In third place, vehicles sold by Mercedes-Benz generated profits of £2,670 per sale, while cars  made by Audi came in fourth, by generating £2,430 each. 

Swedish firm Volvo took fifth place, with its cars making £2,270 in profits per sale, as Japanese firm Mazda swept in to sixth place with average profits of £2,250. 

British classic Mini, which is now owned by BMW, hit seventh place, with average profits of £2,210 per sale.

Cars made by Spanish firm SEAT, meanwhile, took eighth position, in generating £2,030 for dealers for each car put up for sale. 

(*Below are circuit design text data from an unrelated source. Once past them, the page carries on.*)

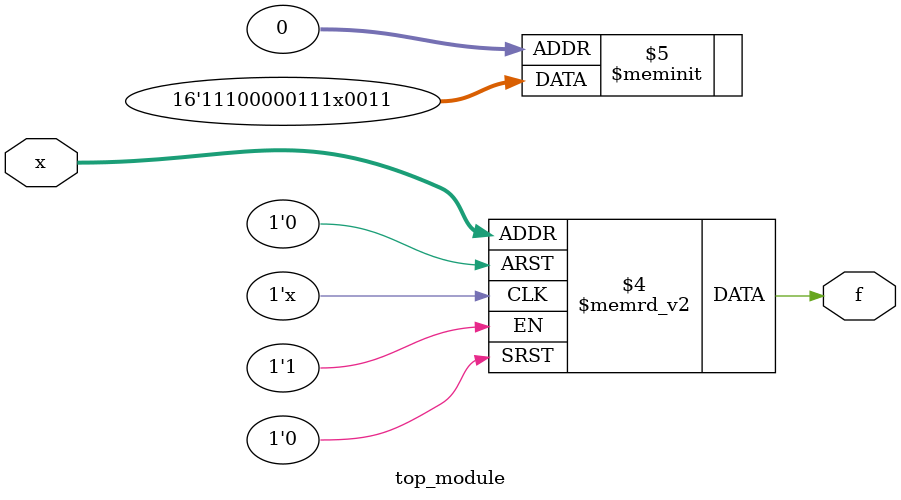
<source format=sv>
module top_module (
	input [4:1] x,
	output logic f
);

	always_comb begin
		case (x)
			4'b0000, 4'b0001, 4'b0101, 4'b0110, 4'b0111, 4'b1101, 4'b1110, 4'b1111:
				f = 1;
			4'b0010, 4'b0011, 4'b1000, 4'b1001, 4'b1010, 4'b1011, 4'b1100, 4'b1110:
				f = 0;
		endcase
	end

endmodule

</source>
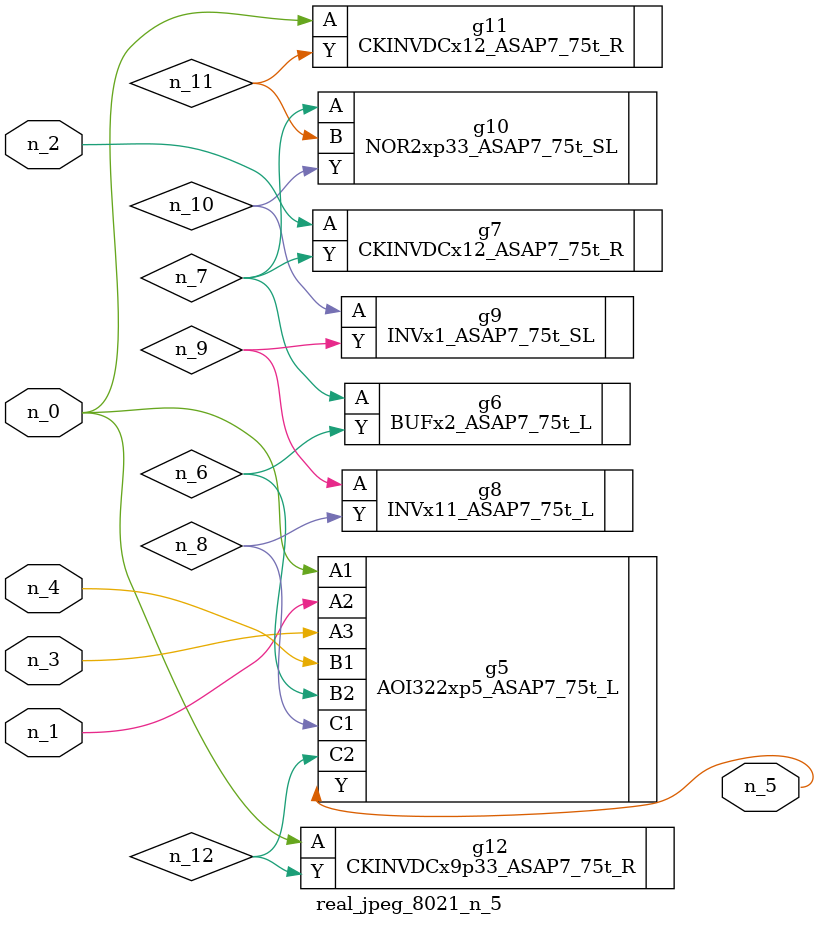
<source format=v>
module real_jpeg_8021_n_5 (n_4, n_0, n_1, n_2, n_3, n_5);

input n_4;
input n_0;
input n_1;
input n_2;
input n_3;

output n_5;

wire n_12;
wire n_8;
wire n_11;
wire n_6;
wire n_7;
wire n_10;
wire n_9;

AOI322xp5_ASAP7_75t_L g5 ( 
.A1(n_0),
.A2(n_1),
.A3(n_3),
.B1(n_4),
.B2(n_6),
.C1(n_8),
.C2(n_12),
.Y(n_5)
);

CKINVDCx12_ASAP7_75t_R g11 ( 
.A(n_0),
.Y(n_11)
);

CKINVDCx9p33_ASAP7_75t_R g12 ( 
.A(n_0),
.Y(n_12)
);

CKINVDCx12_ASAP7_75t_R g7 ( 
.A(n_2),
.Y(n_7)
);

BUFx2_ASAP7_75t_L g6 ( 
.A(n_7),
.Y(n_6)
);

NOR2xp33_ASAP7_75t_SL g10 ( 
.A(n_7),
.B(n_11),
.Y(n_10)
);

INVx11_ASAP7_75t_L g8 ( 
.A(n_9),
.Y(n_8)
);

INVx1_ASAP7_75t_SL g9 ( 
.A(n_10),
.Y(n_9)
);


endmodule
</source>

Vehicles made by South Korean firm Kia and German company Volkswagen took the last two places, in making £2,020 and £1,990 per sale, respectively. 

The data comes as second car prices are continuing to surge, as competition to snap up stick continues. 

Richard Walker, Auto Trader’s Data and Insights Director, said ‘In April prices grew at their fastest pace for 17 months.’ 

He noted that ‘at this mid-month point, retail prices are up around 0.6% month-on-month, which is very unusual for May, when prices traditionally soften.’